The range containing 95% of its simulations runs all the way from 50.7% for the Democrats—a near tie, similar to Republicans’ milquetoast showing in 2022—to 55.6%, which would be the biggest House landslide since 1976.
But given relatively fair maps, even the bottom of this range would give the party a 50/50 chance of flipping the lower chamber.
Our House forecast is much more confident in a Democratic victory than the 85% probability implied by prediction markets.
We would not recommend betting on the Democrats solely based on our model, given that punters use many types of information that our forecast lacks.
Above all, it assumes that current district lines are final.

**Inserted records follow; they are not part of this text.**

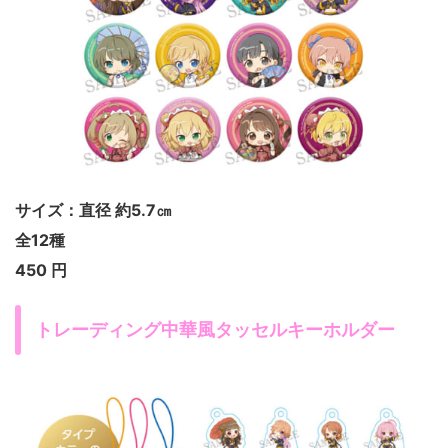
サイズ：直径 約5.7㎝
全12種
450 円
トレーディング中華風タッセルキーホルダー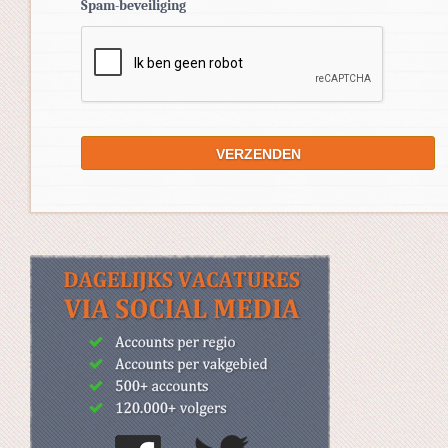
Spam-beveiliging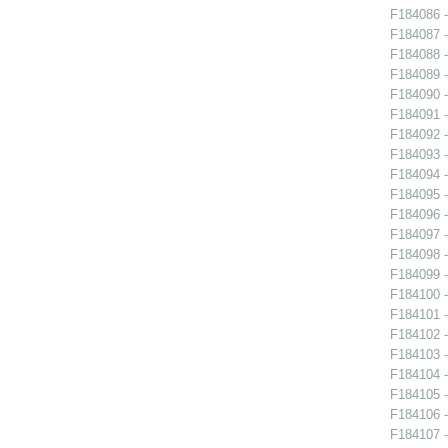
F184086 -
F184087 -
F184088 -
F184089 -
F184090 -
F184091 -
F184092 -
F184093 -
F184094 -
F184095 -
F184096 -
F184097 -
F184098 -
F184099 -
F184100 -
F184101 -
F184102 -
F184103 -
F184104 -
F184105 -
F184106 -
F184107 -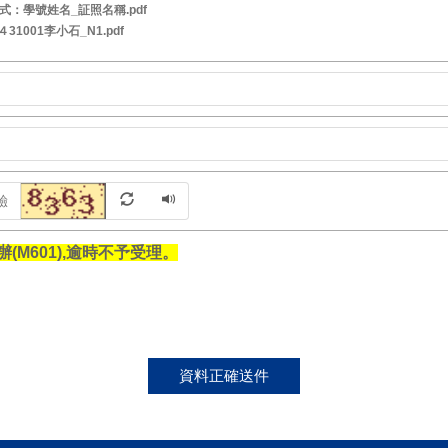
式：學號姓名_証照名稱.pdf
31001李小石_N1.pdf
(M601),逾時不予受理。
資料正確送件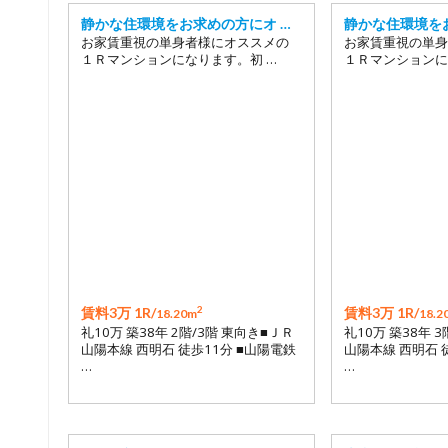
静かな住環境をお求めの方にオ …
静かな住環境を
お家賃重視の単身者様にオススメの
お家賃重視の単身
１Ｒマンションになります。初 …
１Ｒマンションに
2
賃料3万 1R/
賃料3万 1R/
18.20m
18.2
礼10万 築38年 2階/3階 東向き■ＪＲ
礼10万 築38年 
山陽本線 西明石 徒歩11分 ■山陽電鉄
山陽本線 西明石 
…
…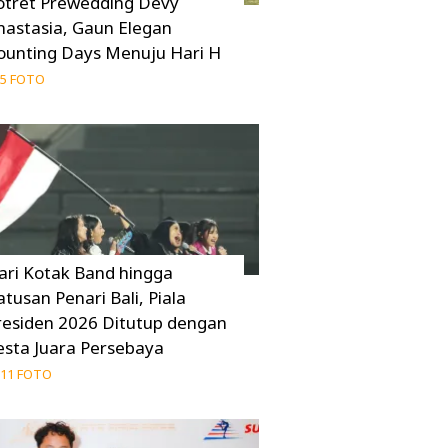
otret Prewedding Devy
nastasia, Gaun Elegan
ounting Days Menuju Hari H
5 FOTO
ari Kotak Band hingga
atusan Penari Bali, Piala
residen 2026 Ditutup dengan
esta Juara Persebaya
11 FOTO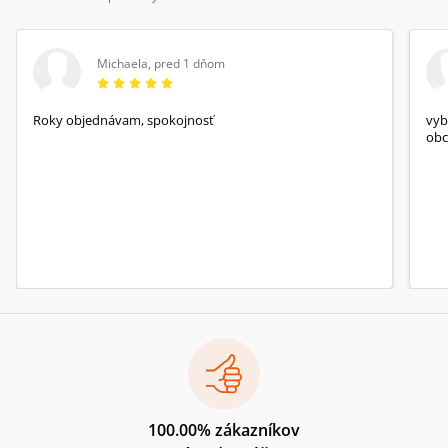
Michaela
,
pred 1 dňom
Roky objednávam, spokojnosť
vyb
obc
100.00% zákazníkov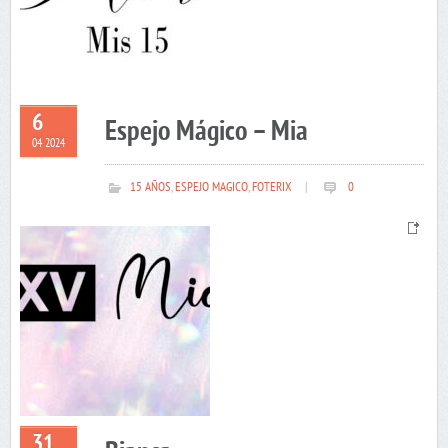
6
Espejo Mágico – Mia
04 2024
15 AÑOS
,
ESPEJO MAGICO
,
FOTERIX
|
0
31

In fact Republican-controlled states, particularly Florida, may enact last-minute gerrymanders of their own.
And if the Supreme Court overturns the Voting Rights Act’s protection of House districts with large non-white populations, these re-draws could be unusually brutal.
We also assume that House incumbents awaiting primaries will be re-nominated, and do not incorporate race-specific polls or information about non-incumbent candidates until both major-party nominees are chosen.
A corollary of the House looking like a shoo-in for Democrats, rather than a dogfight, is that a dogfight is unfolding instead in the Senate.
There, Democrats need to flip four of the 100 seats to gain control—a tall order given that all but two of their potential targets are in states that Mr Trump won by double digits in 2024.
The party must defend a vulnerable open seat in Michigan, and are only clearly on track for one gain: Roy Cooper, the former governor of North Carolina, leads polls by around six points.
Although Maine is a light blue state, Democratic primary voters appear poised to forsake Janet Mills, their sitting 78-year-old governor, in favour of Graham Platner, an oyster farmer with a record of impolitic comments about sexual assault and a tattoo containing a Nazi military symbol.
Such liabilities would provide ample fodder for Susan Collins, the state’s moderate incumbent, who is a proven electoral outperformer.
At the same time, Democrats have scored recruiting coups in two light-red states.
Sherrod Brown, a longtime incumbent in Ohio, lost in 2024 but ran far ahead of Kamala Harris.
He is now mounting a comeback in a far friendlier political environment, and polls show him nearly tied.
Similarly, Mary Peltola, who won a statewide race for Alaska’s only House seat in 2022 but was narrowly defeated two years later, has led Dan Sullivan, the incumbent Republican, in all public polls this year.
Moreover, Republican primary voters in Texas could well oust John Cornyn, a mainstream incumbent, in favour of Ken Paxton, the state’s attorney general, who faced securities-fraud charges for nearly a decade and was impeached by the state legislature.
That would open the door to making Democrats’ long-held dream of “Blexas” a reality.
However, any scenario in which they are doing well enough nationally to win even one of these states is probably also one in which they sweep the easier contests as well, putting them on the cusp of the decisive 51st seat.
If anything, our forecast may be underestimating the Democrats’ Senate chances.
Prediction markets already make them a narrow favourite to flip both chambers.